» WORK TO COMPLETE
Give every line of text in the entries below as a JSON list of strings, one string per line, with blank lines omitted. Leave the pictures out of the answer.

Records excerpted from a collection
************
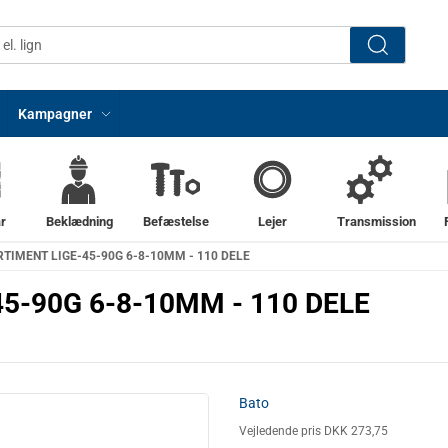
Kampagner
r
Beklædning
Befæstelse
Lejer
Transmission
IMENT LIGE-45-90G 6-8-10MM - 110 DELE
-90G 6-8-10MM - 110 DELE
Bato
Vejledende pris DKK 273,75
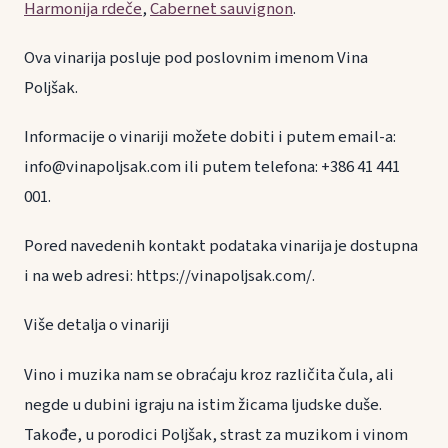
Harmonija rdeče
,
Cabernet sauvignon
.
Ova vinarija posluje pod poslovnim imenom Vina
Poljšak.
Informacije o vinariji možete dobiti i putem email-a:
info@vinapoljsak.com ili putem telefona: +386 41 441
001.
Pored navedenih kontakt podataka vinarija je dostupna
i na web adresi: https://vinapoljsak.com/.
Više detalja o vinariji
Vino i muzika nam se obraćaju kroz različita čula, ali
negde u dubini igraju na istim žicama ljudske duše.
Takođe, u porodici Poljšak, strast za muzikom i vinom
************
» RESPONSE
[
  "Kampagner",
  "r",
  "Beklædning",
  "Befæstelse",
  "Lejer",
  "Transmission",
  "IMENT LIGE-45-90G 6-8-10MM - 110 DELE",
  "-90G 6-8-10MM - 110 DELE",
  "Bato",
  "Vejledende pris DKK 273,75",
  "Harmonija rdeče",
  ",",
  "Cabernet sauvignon",
  ".",
  "Ova vinarija posluje pod poslovnim imenom Vina",
  "Poljšak.",
  "Informacije o vinariji možete dobiti i putem email-a:",
  "info@vinapoljsak.com ili putem telefona: +386 41 441",
  "001.",
  "Pored navedenih kontakt podataka vinarija je dostupna",
  "i na web adresi: https://vinapoljsak.com/.",
  "Više detalja o vinariji",
  "Vino i muzika nam se obraćaju kroz različita čula, ali",
  "negde u dubini igraju na istim žicama ljudske duše.",
  "Takođe, u porodici Poljšak, strast za muzikom i vinom"
]